O dólar voltou a subir nas últimas semanas, reacendendo a preocupação com seus efeitos sobre a economia brasileira. A moeda americana ultrapassou novas resistências e vem sendo negociada em patamares mais altos, impulsionada tanto por fatores externos quanto internos. Essa valorização tem impacto direto na inflação, no custo de vida e nas decisões de política monetária do Banco Central.
Por que o dólar está subindo?
A alta recente do dólar está ligada, principalmente, à incerteza sobre os juros nos Estados Unidos. A possibilidade de o Federal Reserve manter as taxas elevadas por mais tempo faz com que investidores globais busquem refúgio em ativos denominados em dólar, considerados mais seguros. Com isso, moedas de países emergentes — como o real — acabam se desvalorizando.
No cenário interno, pesam as dúvidas sobre a política fiscal do governo brasileiro e o ritmo de crescimento da economia. A percepção de risco aumenta a pressão sobre o câmbio, levando o dólar a subir mesmo quando há fluxo positivo de exportações.

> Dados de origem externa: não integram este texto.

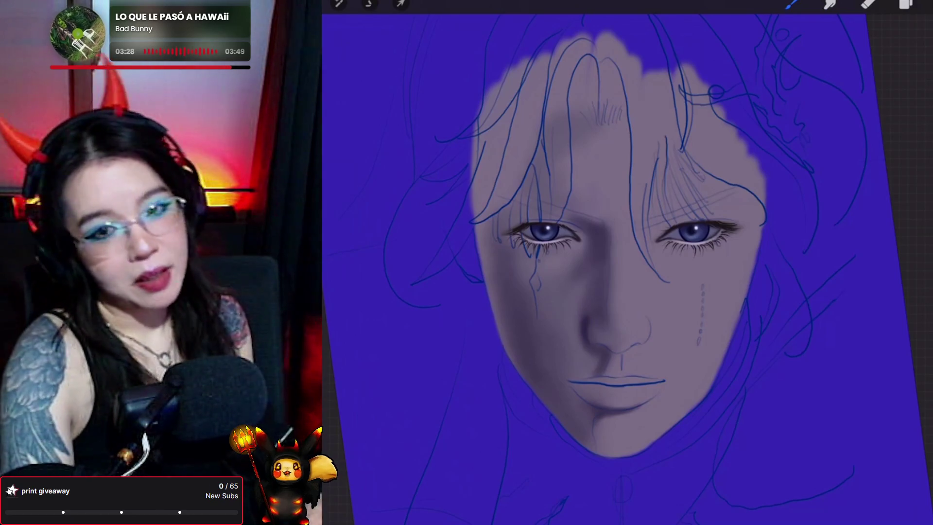
Smudge the shadow beside the nose, then return to the Brush tool.
key("s")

Como o dólar afeta a inflação
A valorização do dólar encarece produtos importados e insumos industriais, o que tende a elevar os preços de bens de consumo e serviços no Brasil. Combustíveis, alimentos e produtos eletrônicos estão entre os mais sensíveis a essa variação. Com isso, o avanço do câmbio pode impactar os índices de inflação, dificultando o trabalho do Banco Central para manter a meta de preços.

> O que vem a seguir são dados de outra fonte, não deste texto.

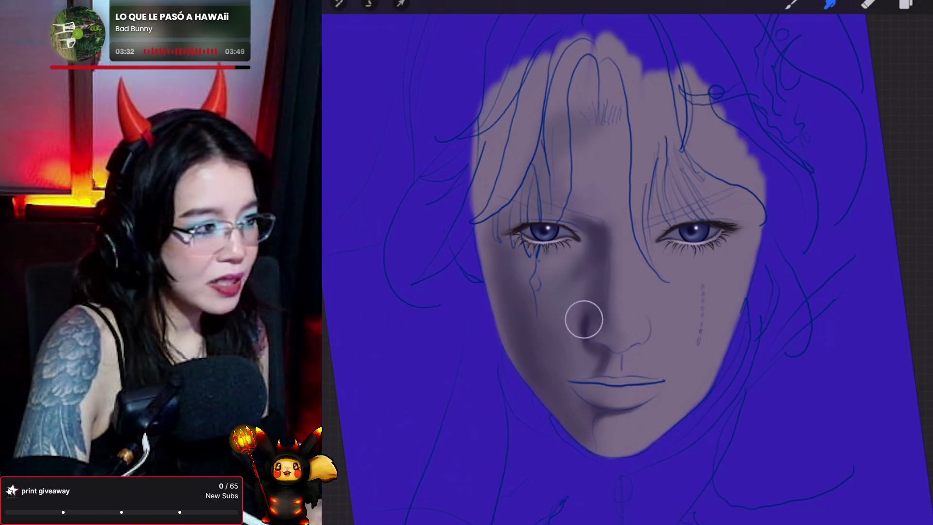
left_click_drag(586, 318, 583, 311)
left_click(791, 4)
left_click(791, 4)
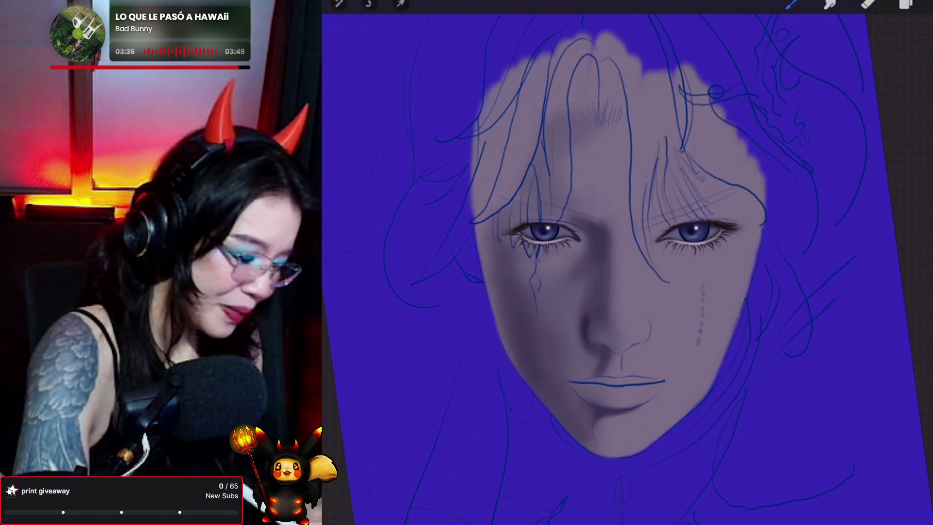
scroll(607, 243, "up", 2)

Além disso, o repasse cambial costuma ser mais intenso em momentos de incerteza econômica, quando empresas e consumidores ajustam seus preços de forma preventiva. Esse efeito em cadeia pode comprometer o poder de compra das famílias e reduzir a confiança do consumidor.
Perspectivas para os próximos meses
Os analistas avaliam que o dólar deve continuar oscilando nas próximas semanas, à medida que o mercado aguarda sinais mais claros do Fed e novas medidas econômicas do governo brasileiro. Caso o cenário externo se estabilize e o país avance em medidas fiscais concretas, o real pode recuperar parte das perdas.
Enquanto isso, a atenção segue voltada para o impacto do câmbio na inflação. O Banco Central poderá adotar uma postura mais cautelosa em relação aos cortes na taxa Selic, caso o dólar continue pressionando os preços. O equilíbrio entre estabilidade cambial e crescimento econômico segue como o maior desafio para o Brasil neste momento.
Este conteúdo é informativo e não constitui recomendação de compra ou venda de ativos ou moedas.